La crise économique et financière de 2008 a remis à l’ordre du jour la question de la finalité de la croissance. Ce faisant, elle a permis d’exposer les limites d’une définition des politiques publiques circonscrite au PIB et aux mesures de production. En somme, cette crise a rappelé l’impérieuse nécessité de compléter le PIB par d’autres indicateurs permettant d’avoir une vision plus juste de notre société, comme l’a rappelé notre rapporteure Éva Sas. C’est précisément à ce besoin que doit répondre la présente proposition de loi.

En garantissant une meilleure prise en compte du legs social, environnemental et productif de notre activité, c’est l’ensemble de nos politiques qui se trouveront améliorées, ce qui nous permettra de viser plus efficacement une croissance de qualité.

En outre, l’introduction de nouveaux indicateurs de richesse permettra, à chaque temps de l’élaboration des politiques publiques, de la prospective jusqu’au contrôle et à l’évaluation, d’enrichir notre grille d’analyse pour mieux définir notre action. Depuis toujours, les écologistes, et leurs députés bien sûr, n’ont cessé de rappeler l’importance de l’évaluation des politiques publiques. En la matière, l’introduction de nouveaux indicateurs de richesse contribuera à renforcer la légitimité et la pertinence de cette évaluation au Parlement, ce dont il convient de nous féliciter.

Améliorer nos politiques publiques, mieux prendre en compte leur portée sociale et environnementale, mesurer leurs impacts à moyen et long terme, intégrer des exigences de solidarité et de soutenabilité : tels sont les principaux objectifs de cette proposition de loi qui a recueilli, au gré de discussions nourries et engagées, l’assentiment de l’ensemble des groupes de la majorité. Je tiens à saluer la disponibilité du Gouvernement et sa volonté de bâtir, avec notre rapporteure, un texte d’équilibre et de compromis.
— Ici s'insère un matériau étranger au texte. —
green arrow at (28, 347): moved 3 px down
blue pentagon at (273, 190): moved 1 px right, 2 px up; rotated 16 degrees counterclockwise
L’année dernière, le ministre des finances et le secrétaire d’État au budget s’étaient montrés ouverts à l’introduction de nouveaux indicateurs de richesse dans la définition des politiques publiques, mais avaient exprimé une réticence à l’idée de modifier la loi organique relative aux lois de finances – plus connue dans le jargon parlementaire sous l’appellation de LOLF –, véritable socle de notre action législative en matière budgétaire et donc souvent économique. Sur cette base, le Gouvernement et Eva Sas ont engagé un dialogue, travaillé de concert pour aboutir à un texte négocié permettant tout à la fois d’élargir notre champ d’analyse des politiques publiques et de maintenir les équilibres de notre fonctionnement législatif. Nous gagnerions tous, monsieur le secrétaire d’État, à ce qu’une telle méthode soit appliquée systématiquement pour l’ensemble de nos textes et dans les relations entre la majorité parlementaire et le Gouvernement.

Le groupe écologiste soutient bien évidemment ce texte et l’excellent travail de la rapporteure. Elle a fait preuve de persévérance et de ténacité puisque, il y a un an, elle avait accepté de retirer sa proposition de loi pour que celle-ci puisse plus tard aboutir. À l’époque, votre prédécesseur avait évoqué une inscription à l’ordre du jour du Gouvernement… Il n’en a rien été. Mais vous avez vu que nous n’avons pas laissé filer et nous serons heureux si ce soir l’Assemblée adopte cette proposition de loi en première lecture.